Lançant la campagne pour la votation du 18 mai, le conseiller fédéral est persuadé de l’emporter de l’emporter.
«Les critiques des milieux référendaires à l’encontre d’Armée XXI relèvent de la pure fantaisie, déclare lundi à Berne le chef du Département fédéral de la défense, de la protection de la population et des sports (DDPS).
Et pour défendre ses opinions, Samuel Schmid a prévu plus de trente meetings à travers toute la Suisse.
Pour le ministre, la réforme proposée ne viole pas la neutralité et le Conseil fédéral ne veut pas d’une adhésion de la Suisse à l’OTAN.
Et le ministre d’ajouter: «un mensonge reste un mensonge, même s’il est répété des centaines de fois. Car, la coopération internationale prévue – formation, opérations de maintien de la paix, soutien à l’aide humanitaire- répond à la virgule près au droit de la neutralité».
Abandonner le réduit national
Selon Samuel Schmid, toujours, il s’agit de développer une armée moderne et d’abandonner les scénarios de «réduit» du siècle dernier. Les risques, en effet, sont plus diffus qu’auparavant et les militaires sont souvent appelés à fournir des engagements subsidiaires, en cas de catastrophes naturelles par exemple.
«Cela exige une plus grande souplesse, précise le ministre. La structure de l’armée doit donc être revue. Les corps d’armée, divisions et régiments seront abandonnés au profit de brigades et de bataillons engagés de manière modulable».
Moins d’effectifs
Ce projet Armée XXI verra fondre les effectifs qui passeront de 350 000 militaires à 140 000 plus 80 000 réservistes, mais l’efficacité devra augmenter.
La tentative de sauver une façade surdimensionnée ne peut plus se justifier, selon le conseiller fédéral. Pour rester compétitive, l’armée devra faire la part belle aux moyens modernes: un volume d’armement moindre mais davantage d’investissements dans la technologie.
Cela dit, la formation sera également améliorée.
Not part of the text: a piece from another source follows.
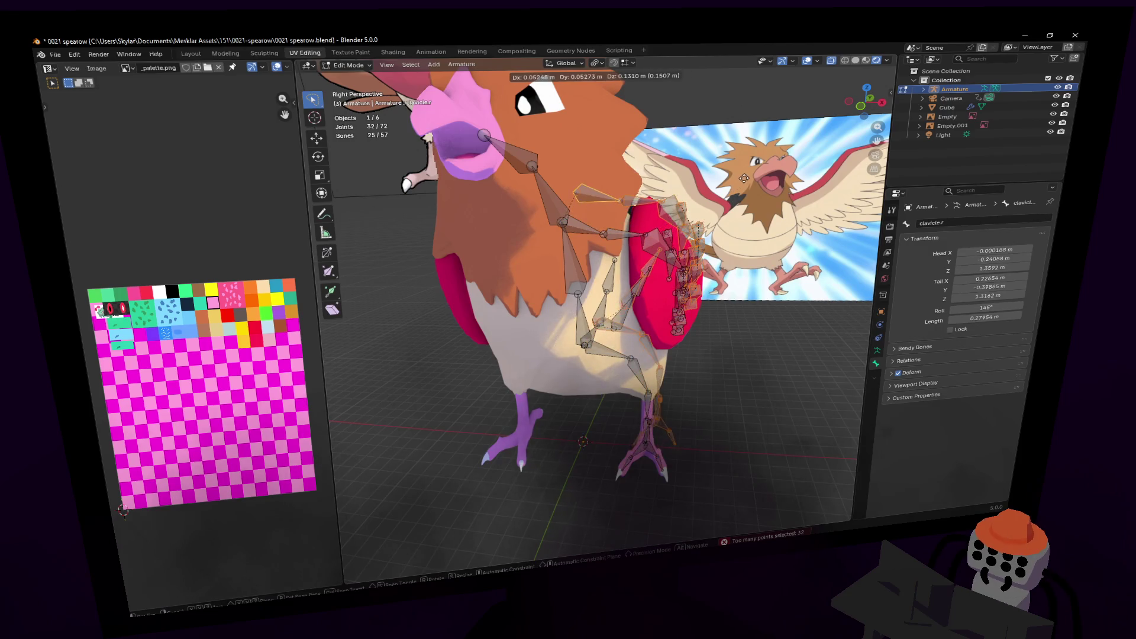
- Cancel the move of the duplicated bones and undo the duplication
{"action": "key", "text": "Escape"}
{"action": "key", "text": "g"}
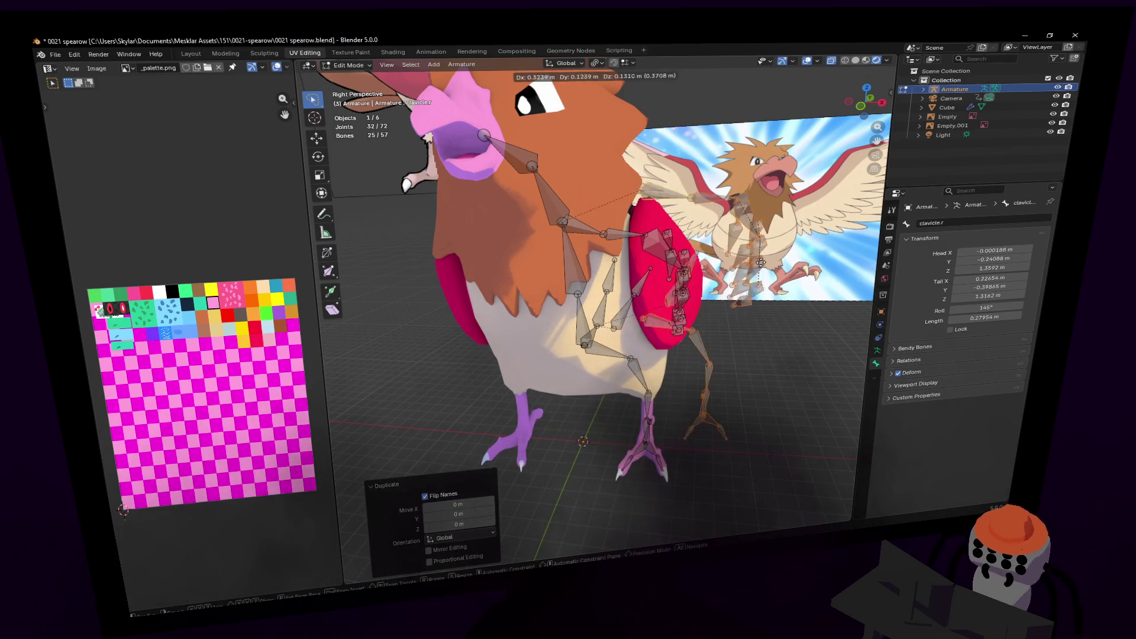
{"action": "key", "text": "Escape"}
{"action": "key", "text": "ctrl+z"}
La durée de l’école de recrues sera prolongée de 15 à 18 ou 21 semaines selon les armes et les cours de répétition annuels réintroduits.
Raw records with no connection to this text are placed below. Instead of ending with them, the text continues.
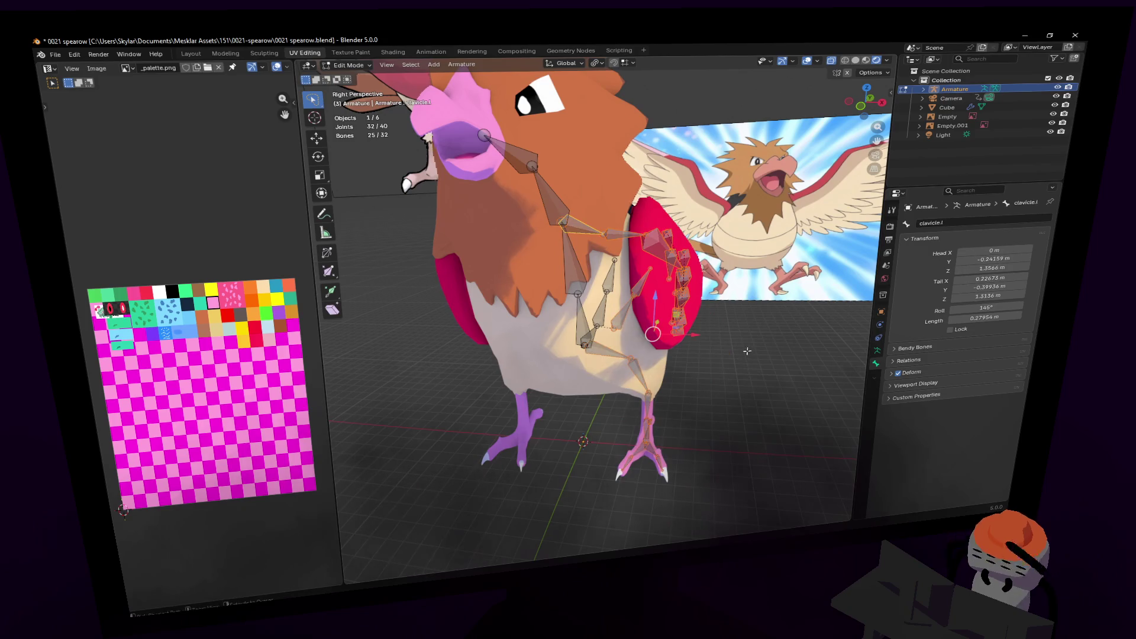
{"action": "key", "text": "g"}
{"action": "key", "text": "Escape"}
- Duplicate the clavicle bones again, leaving the copy in place
{"action": "key", "text": "shift+d"}
{"action": "key", "text": "Escape"}
{"action": "key", "text": "s"}
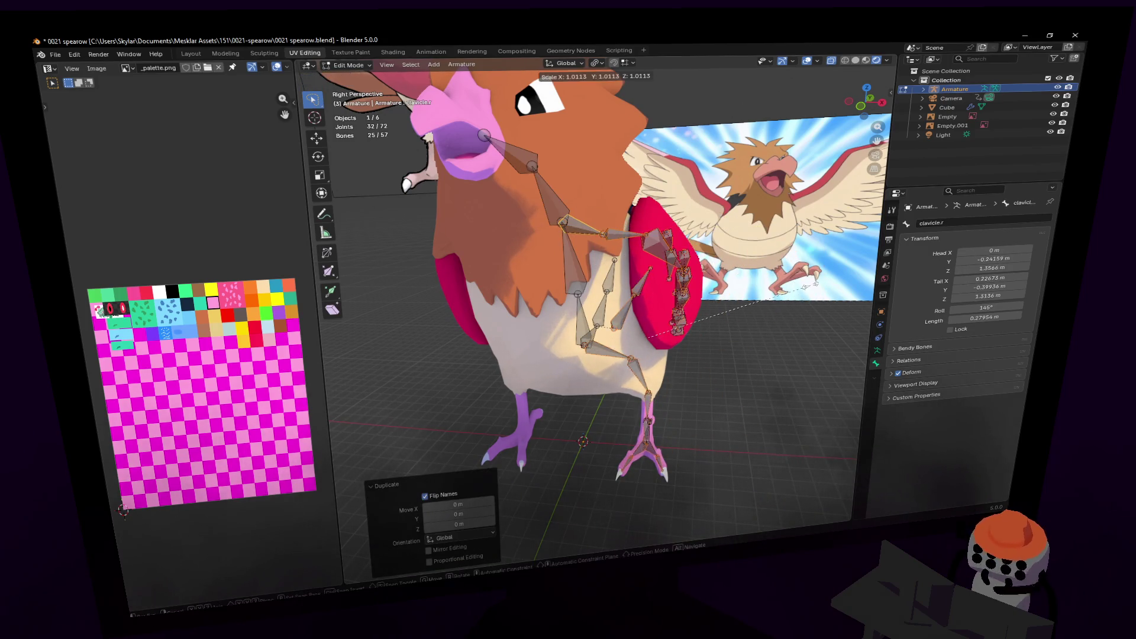
{"action": "key", "text": "Escape"}
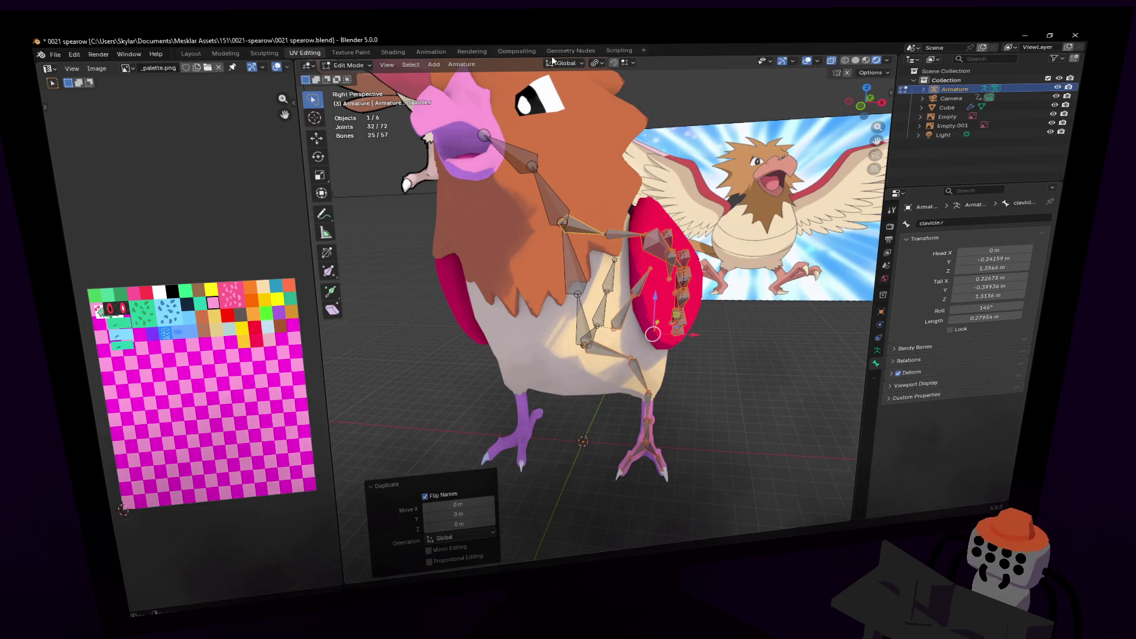
- Set the pivot point to 3D Cursor and mirror the copy across X with S X -1
{"action": "left_click", "coordinate": [595, 62]}
{"action": "left_click", "coordinate": [618, 108]}
{"action": "type", "text": "sx"}
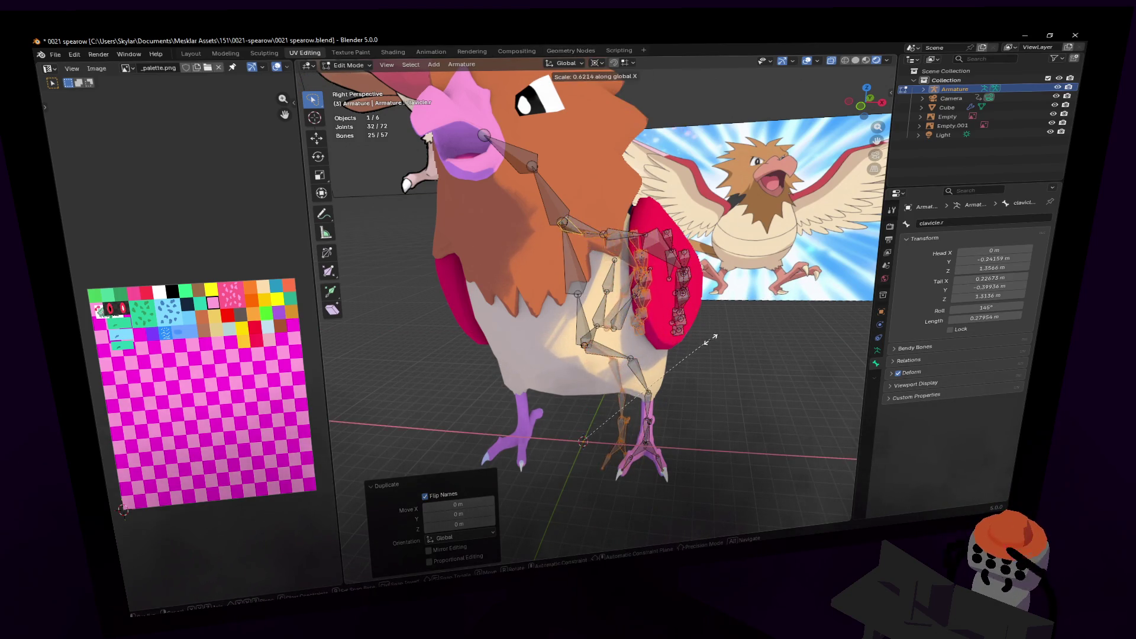
{"action": "type", "text": "-1"}
{"action": "key", "text": "Return"}
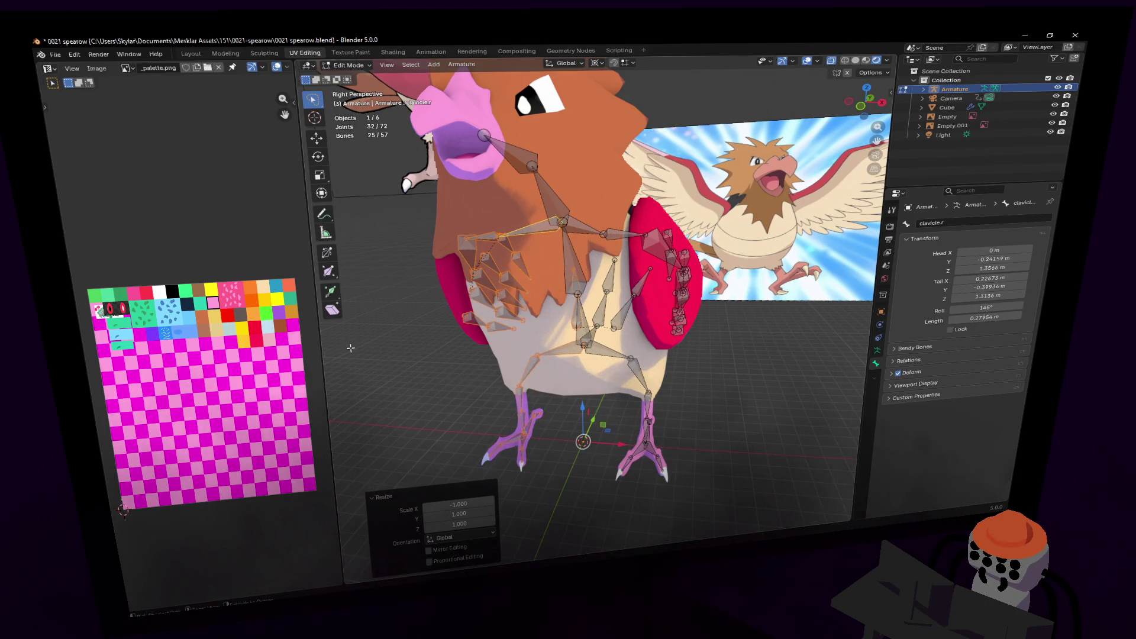
{"action": "key", "text": "shift+grave"}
Par ailleurs, la création d’un service long permettra à 15 % des recrues d’accomplir leurs obligations militaires d’une traite.
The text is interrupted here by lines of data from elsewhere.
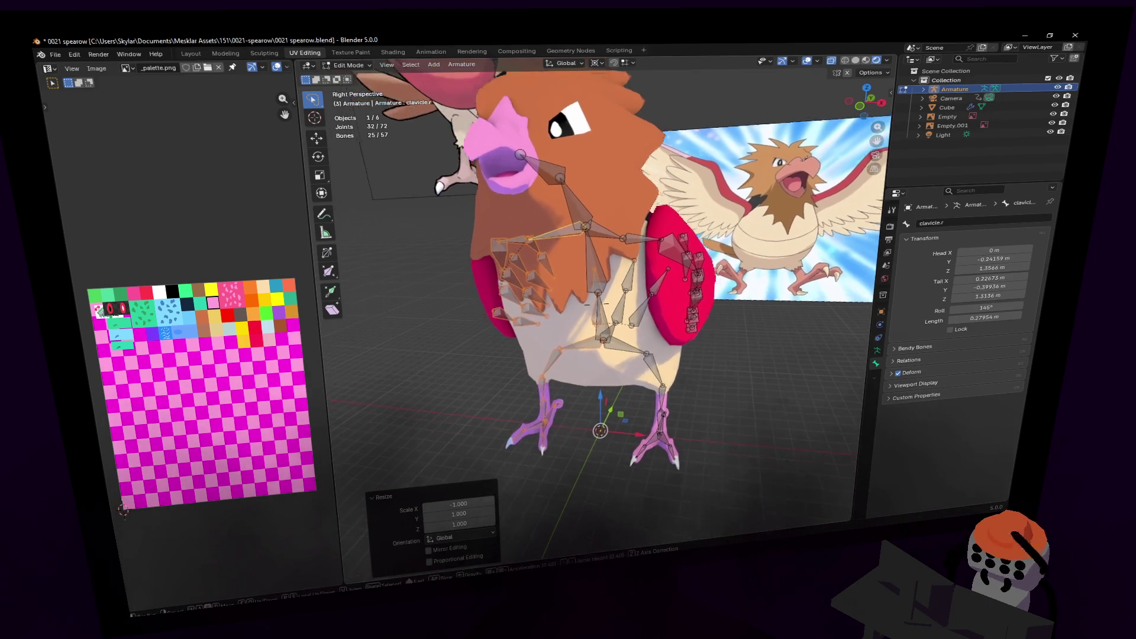
- Orbit around the bird and inspect clavicle.l, Bone.015, Bone.005 and shoulder.l by selecting them
{"action": "key", "text": "s"}
{"action": "left_click", "coordinate": [643, 294]}
{"action": "middle_click_drag", "start_coordinate": [643, 294], "coordinate": [589, 288]}
{"action": "left_click", "coordinate": [589, 288]}
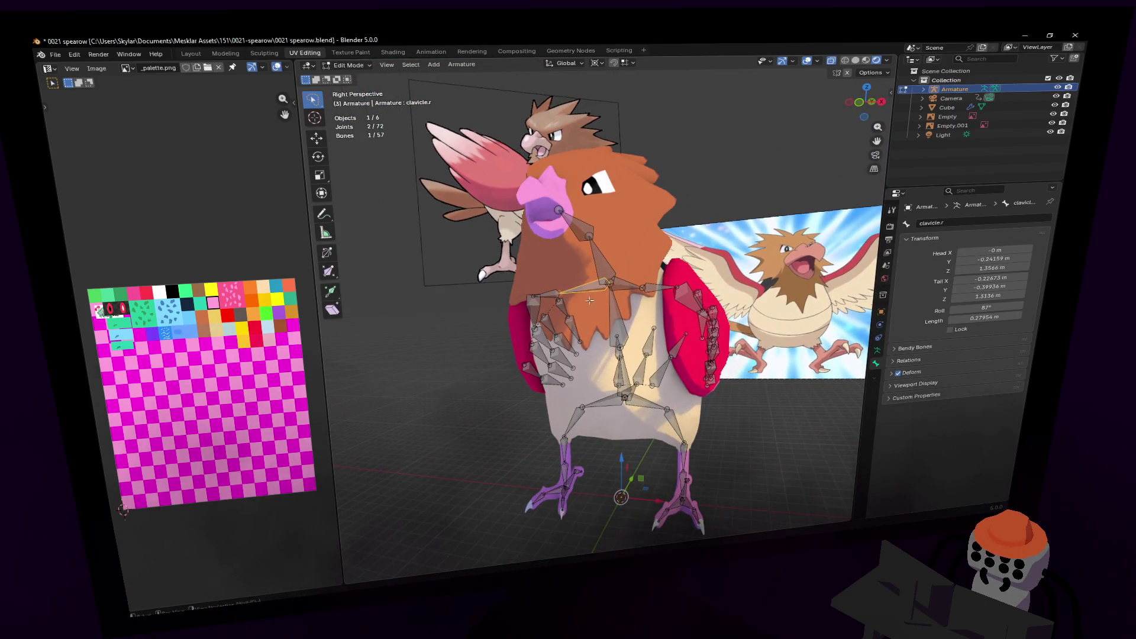
{"action": "left_click", "coordinate": [622, 286]}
Cette légère hausse du nombre des professionnels ne mettra pas le principe de la milice en danger, assure le chef du DDPS.
Trouver un compromis
Ce n’est pas tout. «L’armée, ajoute le ministre doit en outre s’adapter aux besoins de l’économie et de la société».
Ainsi, la fin de l’obligation de servir sera abaissée de 42 à 34 ans, et le nombre de jours de service passera de 300 à 280 pour les soldats.
Pour Samuel Schmid, cette réforme est un compromis.
Protection civile
Pendant civil d’Armée XXI, la réforme de la protection civile (PC) sera aussi soumise au vote le 18 mai. La PC devrait également voir ses effectifs fondre de 280 000 à 120 000 personnes et être intégrée dans un concept plus large de protection de la population avec la police, les pompiers, les services sanitaires et les services techniques.